Interestingly, the gut microbiome has emerged as a regulator of microglial function. The Holtzman group has shown that this microglial regulation not only coincides with tau-induced brain cell death, but it is, in fact, required for tau to cause neurodegeneration. These findings suggest that targeting the gut microbiota to alter microglial behavior may be a novel therapeutic strategy for Alzheimer’s disease (AD).
During the first Microbiome consortium funding cycle, the Holtzman team disrupted the gut microbiome of older mice to replicate the gut changes associated with AD that occur later in life. They observed reduced brain volume and increased inflammation, suggesting that a loss of the gut microbiome later in life may exacerbate tau-related neurodegeneration.
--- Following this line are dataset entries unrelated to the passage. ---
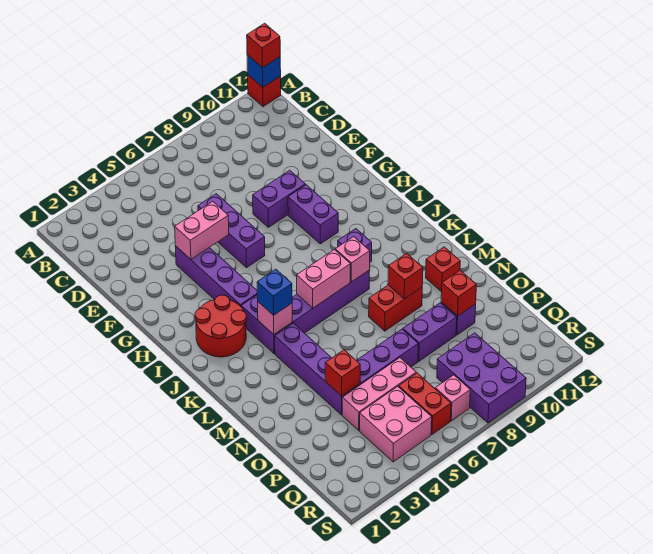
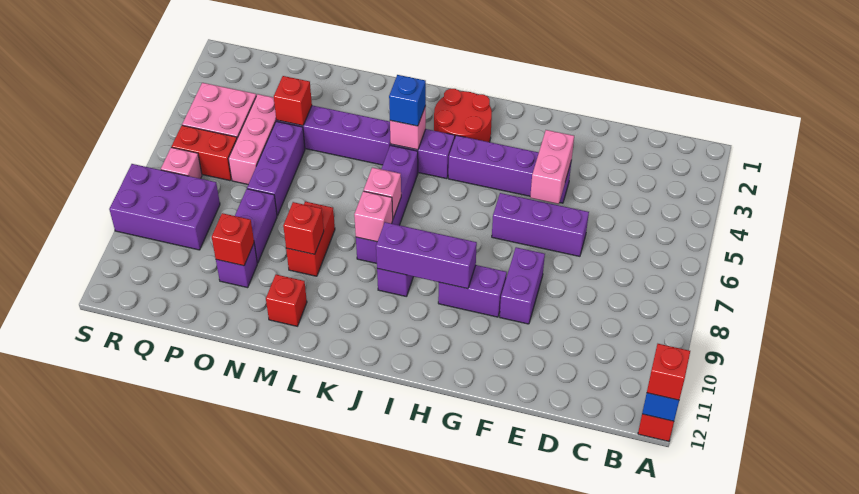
none -> purple brick H9:J9 level 2
pink brick K6:K7 level 2 -> pink brick K7 level 2

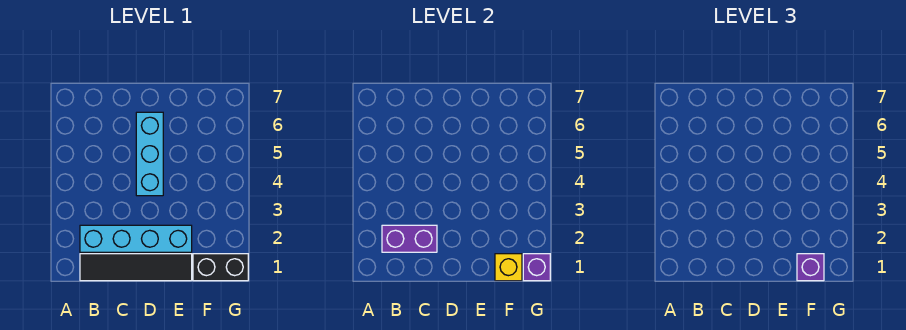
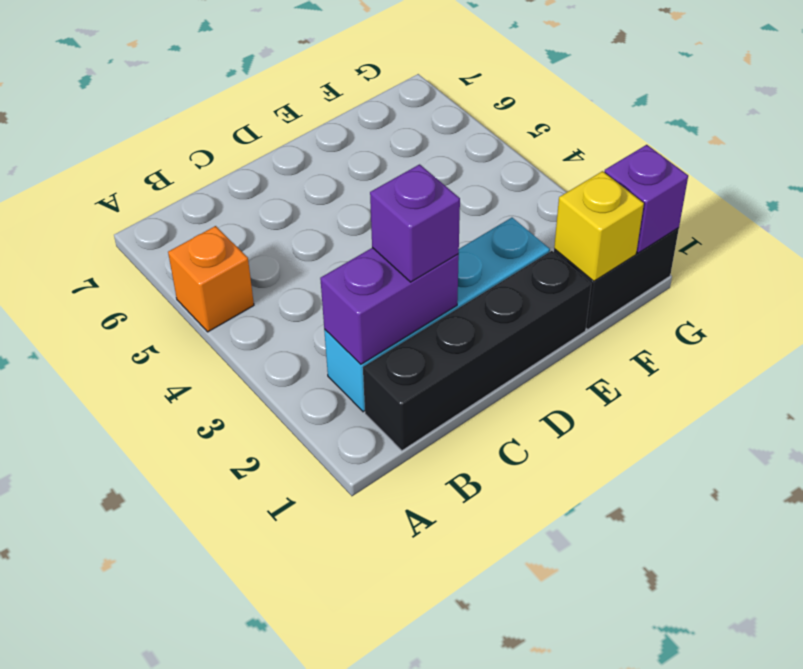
none -> orange brick A5 level 1
black tile B1:E1 level 1 -> black brick B1:E1 level 1
cyan brick D4:D6 level 1 -> none
purple brick F1 level 3 -> purple brick C2 level 3

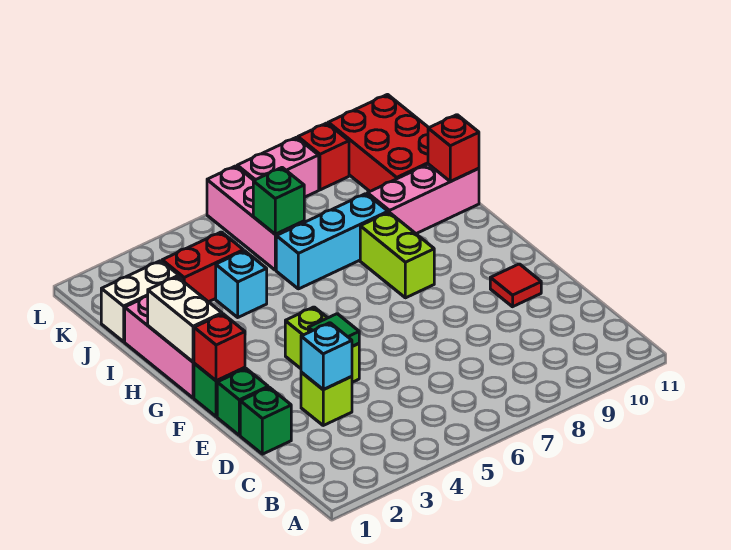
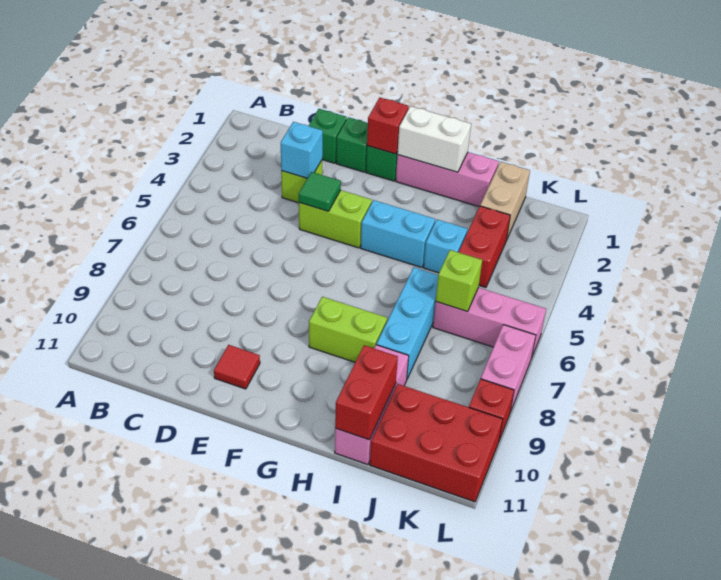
none -> cyan brick G4:H4 level 1
red brick I11 level 2 -> red brick I10:I11 level 2
white brick J1:J2 level 1 -> tan brick J1:J2 level 1
green brick J6 level 2 -> lime brick J6 level 2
In this study, Dr. Holtzman’s team will test the hypothesis that the worsened tau pathology observed in the previous experiment stems from metabolic changes caused by disruption of the gut microbiome. When gut microbes break down food, they produce various byproducts, called metabolites, that can influence how the body functions. When Holtzman’s lab disrupted the microbiome of older mice, they found that metabolites from the breakdown of tryptophan—an essential amino acid involved in immune function—decreased. Their next step is to determine whether tryptophan-derived metabolites can provide neuroprotective benefits in mouse models of tau pathology. Additionally, they will continue to investigate how human microbiome samples influence tau progression in mice. As part of this, they will explore how different gut bacterial communities, called enterotypes, influence these effects. They will also explore the influence of diet on gut microbiome composition and tau progression, similar to experiments conducted by the Cox lab, which focused on amyloid pathology.